◆ What the task requires ◆
The records follow. Give them all back exactly.

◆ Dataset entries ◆
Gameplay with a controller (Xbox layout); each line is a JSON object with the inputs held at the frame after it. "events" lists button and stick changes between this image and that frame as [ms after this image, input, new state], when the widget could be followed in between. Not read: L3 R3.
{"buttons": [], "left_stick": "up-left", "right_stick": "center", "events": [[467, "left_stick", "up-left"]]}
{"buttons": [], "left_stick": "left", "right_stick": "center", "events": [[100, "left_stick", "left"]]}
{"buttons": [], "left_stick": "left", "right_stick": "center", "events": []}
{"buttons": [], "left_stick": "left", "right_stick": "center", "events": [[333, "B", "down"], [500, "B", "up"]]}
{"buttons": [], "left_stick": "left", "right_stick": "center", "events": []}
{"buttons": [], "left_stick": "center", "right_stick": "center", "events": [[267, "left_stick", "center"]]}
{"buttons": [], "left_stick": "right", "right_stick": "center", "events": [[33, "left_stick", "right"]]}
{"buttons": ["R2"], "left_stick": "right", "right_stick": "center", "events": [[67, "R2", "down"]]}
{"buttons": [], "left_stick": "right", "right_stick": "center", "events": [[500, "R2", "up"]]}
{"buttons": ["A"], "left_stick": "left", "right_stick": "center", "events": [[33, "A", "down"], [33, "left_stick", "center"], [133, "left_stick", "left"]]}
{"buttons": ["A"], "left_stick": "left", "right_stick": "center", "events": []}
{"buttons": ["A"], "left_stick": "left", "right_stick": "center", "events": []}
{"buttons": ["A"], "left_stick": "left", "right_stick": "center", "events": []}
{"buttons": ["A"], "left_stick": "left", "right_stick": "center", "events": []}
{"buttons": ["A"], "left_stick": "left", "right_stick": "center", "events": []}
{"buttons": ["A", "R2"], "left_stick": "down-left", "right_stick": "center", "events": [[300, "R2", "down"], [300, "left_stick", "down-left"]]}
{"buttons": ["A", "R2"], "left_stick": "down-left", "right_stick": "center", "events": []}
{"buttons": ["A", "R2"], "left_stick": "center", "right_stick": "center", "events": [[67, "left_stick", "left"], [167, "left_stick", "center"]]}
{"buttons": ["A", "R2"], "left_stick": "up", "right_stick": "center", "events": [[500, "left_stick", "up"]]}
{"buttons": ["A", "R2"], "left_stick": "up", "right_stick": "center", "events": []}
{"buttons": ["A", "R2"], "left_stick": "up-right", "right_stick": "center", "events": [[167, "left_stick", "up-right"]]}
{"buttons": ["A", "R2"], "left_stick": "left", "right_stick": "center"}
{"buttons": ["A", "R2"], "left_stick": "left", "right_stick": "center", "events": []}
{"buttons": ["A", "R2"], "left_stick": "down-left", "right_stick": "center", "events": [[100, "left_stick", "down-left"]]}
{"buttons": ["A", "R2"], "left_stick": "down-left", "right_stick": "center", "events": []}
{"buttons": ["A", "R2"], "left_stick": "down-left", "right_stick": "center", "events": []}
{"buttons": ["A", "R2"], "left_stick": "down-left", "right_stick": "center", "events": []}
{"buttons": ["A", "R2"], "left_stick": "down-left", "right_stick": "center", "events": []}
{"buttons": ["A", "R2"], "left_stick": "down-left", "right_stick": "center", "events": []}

◆ Completed exercise ◆
Gameplay with a controller (Xbox layout); each line is a JSON object with the inputs held at the frame after it. "events" lists button and stick changes between this image and that frame as [ms after this image, input, new state], when the widget could be followed in between. Not read: L3 R3.
{"buttons": [], "left_stick": "up-left", "right_stick": "center", "events": [[467, "left_stick", "up-left"]]}
{"buttons": [], "left_stick": "left", "right_stick": "center", "events": [[100, "left_stick", "left"]]}
{"buttons": [], "left_stick": "left", "right_stick": "center", "events": []}
{"buttons": [], "left_stick": "left", "right_stick": "center", "events": [[333, "B", "down"], [500, "B", "up"]]}
{"buttons": [], "left_stick": "left", "right_stick": "center", "events": []}
{"buttons": [], "left_stick": "center", "right_stick": "center", "events": [[267, "left_stick", "center"]]}
{"buttons": [], "left_stick": "right", "right_stick": "center", "events": [[33, "left_stick", "right"]]}
{"buttons": ["R2"], "left_stick": "right", "right_stick": "center", "events": [[67, "R2", "down"]]}
{"buttons": [], "left_stick": "right", "right_stick": "center", "events": [[500, "R2", "up"]]}
{"buttons": ["A"], "left_stick": "left", "right_stick": "center", "events": [[33, "A", "down"], [33, "left_stick", "center"], [133, "left_stick", "left"]]}
{"buttons": ["A"], "left_stick": "left", "right_stick": "center", "events": []}
{"buttons": ["A"], "left_stick": "left", "right_stick": "center", "events": []}
{"buttons": ["A"], "left_stick": "left", "right_stick": "center", "events": []}
{"buttons": ["A"], "left_stick": "left", "right_stick": "center", "events": []}
{"buttons": ["A"], "left_stick": "left", "right_stick": "center", "events": []}
{"buttons": ["A", "R2"], "left_stick": "down-left", "right_stick": "center", "events": [[300, "R2", "down"], [300, "left_stick", "down-left"]]}
{"buttons": ["A", "R2"], "left_stick": "down-left", "right_stick": "center", "events": []}
{"buttons": ["A", "R2"], "left_stick": "center", "right_stick": "center", "events": [[67, "left_stick", "left"], [167, "left_stick", "center"]]}
{"buttons": ["A", "R2"], "left_stick": "up", "right_stick": "center", "events": [[500, "left_stick", "up"]]}
{"buttons": ["A", "R2"], "left_stick": "up", "right_stick": "center", "events": []}
{"buttons": ["A", "R2"], "left_stick": "up-right", "right_stick": "center", "events": [[167, "left_stick", "up-right"]]}
{"buttons": ["A", "R2"], "left_stick": "left", "right_stick": "center"}
{"buttons": ["A", "R2"], "left_stick": "left", "right_stick": "center", "events": []}
{"buttons": ["A", "R2"], "left_stick": "down-left", "right_stick": "center", "events": [[100, "left_stick", "down-left"]]}
{"buttons": ["A", "R2"], "left_stick": "down-left", "right_stick": "center", "events": []}
{"buttons": ["A", "R2"], "left_stick": "down-left", "right_stick": "center", "events": []}
{"buttons": ["A", "R2"], "left_stick": "down-left", "right_stick": "center", "events": []}
{"buttons": ["A", "R2"], "left_stick": "down-left", "right_stick": "center", "events": []}
{"buttons": ["A", "R2"], "left_stick": "down-left", "right_stick": "center", "events": []}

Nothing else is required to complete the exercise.